When you’re with your partner and you’re having a fine time laughing, joking, or hanging out and they suddenly pick up their phone, it can be jarring. It can trigger a quick, knee jerk reaction that can surprise you with its intensity. Suddenly, something so small has a lot of power in your relationship.
It can take your partner away from you. It can interrupt a nice, close moment. Your partner is right there with you one moment and then, POOF! They’re gone – even if they remain in the same room with you. In that moment, intended or not, it feels like your partner has abruptly exited the relationship. It’s as if they’ve left the house suddenly without saying good-bye.

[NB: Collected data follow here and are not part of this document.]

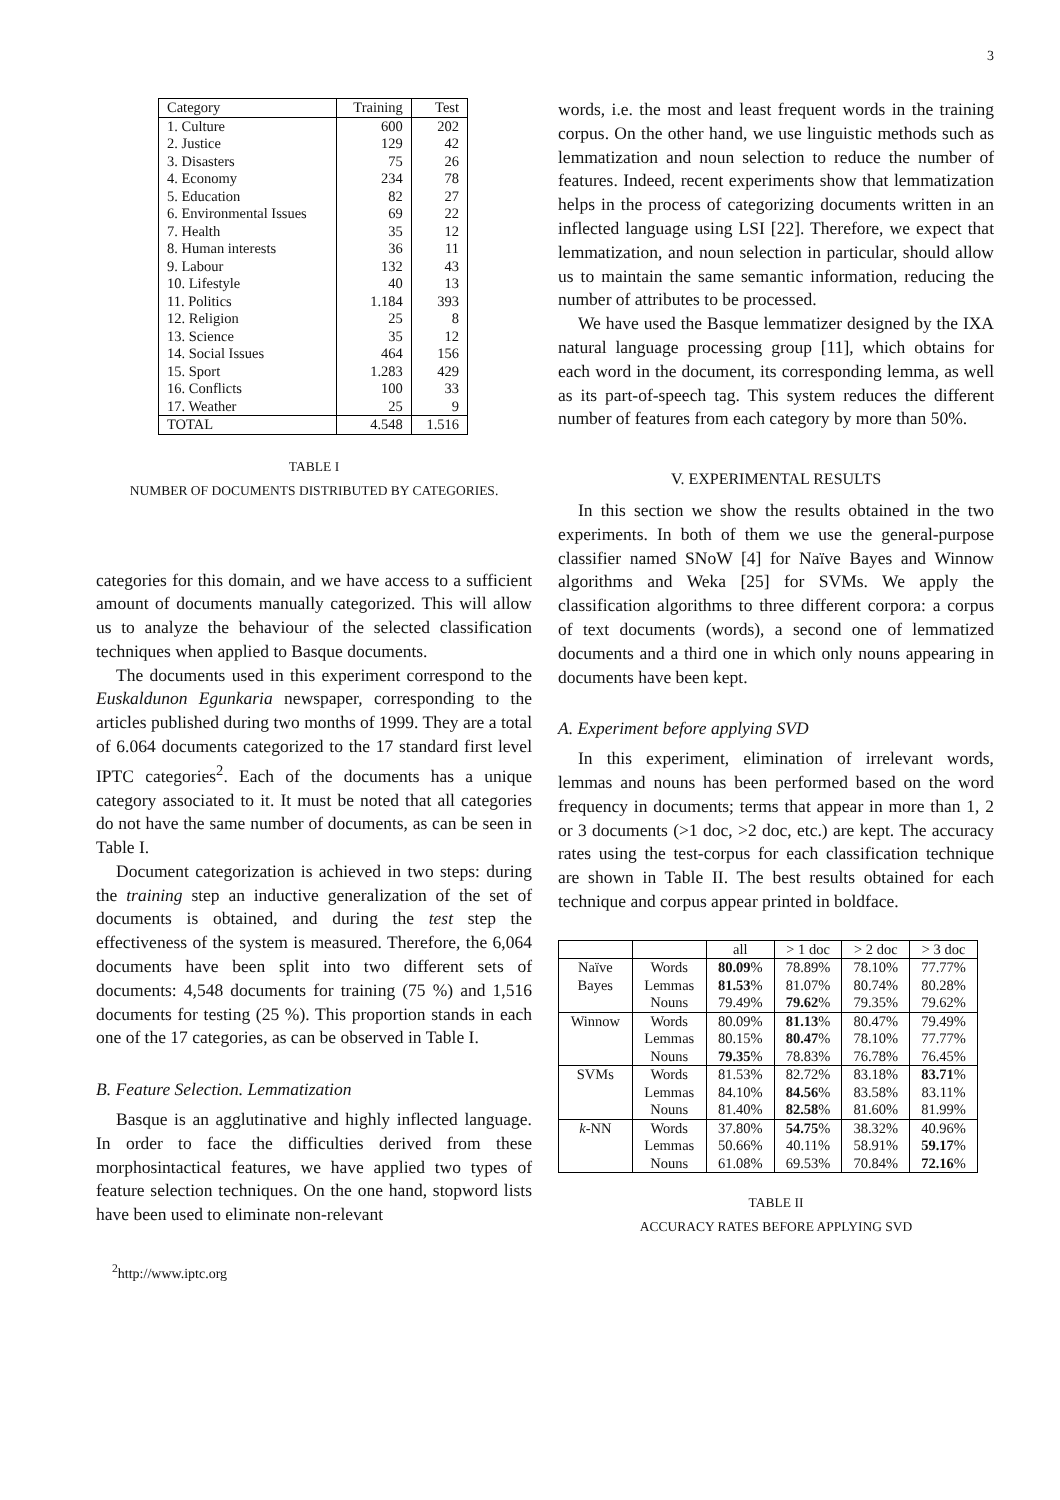3
| Category | Training | Test |
| --- | --- | --- |
| 1. Culture | 600 | 202 |
| 2. Justice | 129 | 42 |
| 3. Disasters | 75 | 26 |
| 4. Economy | 234 | 78 |
| 5. Education | 82 | 27 |
| 6. Environmental Issues | 69 | 22 |
| 7. Health | 35 | 12 |
| 8. Human interests | 36 | 11 |
| 9. Labour | 132 | 43 |
| 10. Lifestyle | 40 | 13 |
| 11. Politics | 1.184 | 393 |
| 12. Religion | 25 | 8 |
| 13. Science | 35 | 12 |
| 14. Social Issues | 464 | 156 |
| 15. Sport | 1.283 | 429 |
| 16. Conflicts | 100 | 33 |
| 17. Weather | 25 | 9 |
| TOTAL | 4.548 | 1.516 |
TABLE I
NUMBER OF DOCUMENTS DISTRIBUTED BY CATEGORIES.
categories for this domain, and we have access to a sufficient amount of documents manually categorized. This will allow us to analyze the behaviour of the selected classification techniques when applied to Basque documents.
The documents used in this experiment correspond to the Euskaldunon Egunkaria newspaper, corresponding to the articles published during two months of 1999. They are a total of 6.064 documents categorized to the 17 standard first level IPTC categories<sup>2</sup>. Each of the documents has a unique category associated to it. It must be noted that all categories do not have the same number of documents, as can be seen in Table I.
Document categorization is achieved in two steps: during the training step an inductive generalization of the set of documents is obtained, and during the test step the effectiveness of the system is measured. Therefore, the 6,064 documents have been split into two different sets of documents: 4,548 documents for training (75 %) and 1,516 documents for testing (25 %). This proportion stands in each one of the 17 categories, as can be observed in Table I.
B. Feature Selection. Lemmatization
Basque is an agglutinative and highly inflected language. In order to face the difficulties derived from these morphosintactical features, we have applied two types of feature selection techniques. On the one hand, stopword lists have been used to eliminate non-relevant
<sup>2</sup> http://www.iptc.org
words, i.e. the most and least frequent words in the training corpus. On the other hand, we use linguistic methods such as lemmatization and noun selection to reduce the number of features. Indeed, recent experiments show that lemmatization helps in the process of categorizing documents written in an inflected language using LSI [22]. Therefore, we expect that lemmatization, and noun selection in particular, should allow us to maintain the same semantic information, reducing the number of attributes to be processed.
We have used the Basque lemmatizer designed by the IXA natural language processing group [11], which obtains for each word in the document, its corresponding lemma, as well as its part-of-speech tag. This system reduces the different number of features from each category by more than 50%.
V. EXPERIMENTAL RESULTS
In this section we show the results obtained in the two experiments. In both of them we use the general-purpose classifier named SNoW [4] for Naïve Bayes and Winnow algorithms and Weka [25] for SVMs. We apply the classification algorithms to three different corpora: a corpus of text documents (words), a second one of lemmatized documents and a third one in which only nouns appearing in documents have been kept.
A. Experiment before applying SVD
In this experiment, elimination of irrelevant words, lemmas and nouns has been performed based on the word frequency in documents; terms that appear in more than 1, 2 or 3 documents (>1 doc, >2 doc, etc.) are kept. The accuracy rates using the test-corpus for each classification technique are shown in Table II. The best results obtained for each technique and corpus appear printed in boldface.
| | | all | > 1 doc | > 2 doc | > 3 doc |
| --- | --- | --- | --- | --- | --- |
| Naïve | Words | 80.09 % | 78.89% | 78.10% | 77.77% |
| Bayes | Lemmas | 81.53 % | 81.07% | 80.74% | 80.28% |
| | Nouns | 79.49% | 79.62 % | 79.35% | 79.62% |
| Winnow | Words | 80.09% | 81.13 % | 80.47% | 79.49% |
| | Lemmas | 80.15% | 80.47 % | 78.10% | 77.77% |
| | Nouns | 79.35 % | 78.83% | 76.78% | 76.45% |
| SVMs | Words | 81.53% | 82.72% | 83.18% | 83.71 % |
| | Lemmas | 84.10% | 84.56 % | 83.58% | 83.11% |
| | Nouns | 81.40% | 82.58 % | 81.60% | 81.99% |
| k -NN | Words | 37.80% | 54.75 % | 38.32% | 40.96% |
| | Lemmas | 50.66% | 40.11% | 58.91% | 59.17 % |
| | Nouns | 61.08% | 69.53% | 70.84% | 72.16 % |
TABLE II
ACCURACY RATES BEFORE APPLYING SVD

That quick disconnect is so sudden that it’s jarring and suddenly you’re fighting about the pinging sound from something no more than 6 inches big only to hear “What? It’s a commercial break. I was just checking my mail.” Your partner may have indeed only been checking their email in the commercial break of your favorite television show but it felt like an exit and you fought because of the disconnect you suddenly were experiencing.
What feels like control is actually about respect.
Here’s the thing. If you’re choosing to be in a committed relationship with someone, you simply do not get to do whatever it is you want at the exact moment you want to do it. Relationships don’t work that way. You’re going to be limited and restricted in what it is you want to do based on how the other person thinks or feels.
It’s disrespectful and rude to just disconnect with your device whenever you want without checking in or touching base about it. If your partner has a problem with something you’re doing, you both have a problem until you can come to some kind of agreement.
Like it or not, you have to make an agreement.
Couples typically fight about anything they don’t have an agreement about beforehand. It’s just easier to navigate situations when you’re on the same page beforehand. That’s how you know how much you can spend, who’s doing what chore, etc. You find yourself fighting when there is no agreement or when the agreement is broken without word or warning.
Making an agreement about the phone and screen time is going to feel like you’re being controlled.
Get over it.
At some point, it’ll be your partner who wants to just check something quick right when you’re starting to settle in and enjoy your time together and you’ll be glad to have an agreement.
- What times do you already agree are unplugged?
- Is there a time of day you can both agree to be unplugged? I like to recommend the last hour or two before a couple goes to bed as unplugged time.
- Can you turn the sound off at times so you’re deciding together when one or both of you is going to check their gadgets but otherwise are uninterrupted?
- With the exception of an alarm for waking up, can the bedroom be an unplugged zone?
- Can mealtimes be unplugged?
- What’s the rule when you’re in the car? If one of you is driving and the other person is on their phone, that can feel disjointed for some but no big deal for others. Where do you guys stand?
- When you’re hanging out together, can you both agree to quickly check with the other person before you pick up the phone to text or get online? It won’t feel like an exit if you check before leaving.
- What are the issues that have already come up for the two of you? If you’re consistently fighting about phone time during certain activities or times of day, check in and have an agreement.
Acknowledge when you’re asking for an exception.
A friend and I like to text one another when we’re watching a certain show. It’s a fun, memory making time for us but it’s also during the unplugged time my husband and I have agreed on. I don’t get to just turn on my phone and start texting her without checking in with him and saying something. We might have to struggle through the discussion a bit because he doesn’t get why it’s important to me but we’re less likely to fight and more apt to reach a compromise if we discuss it.
Take care of the relationship and everything else will follow.
No one wants to feel controlled. No one wants to be accused of exiting from the relationship just because they’ve picked up their phone but those feelings are real and they need to be attended to. Come together and make an agreement that feels right for both of you. It won’t be iron tight but it’s a start. Take care of your relationship and it’ll take care of you.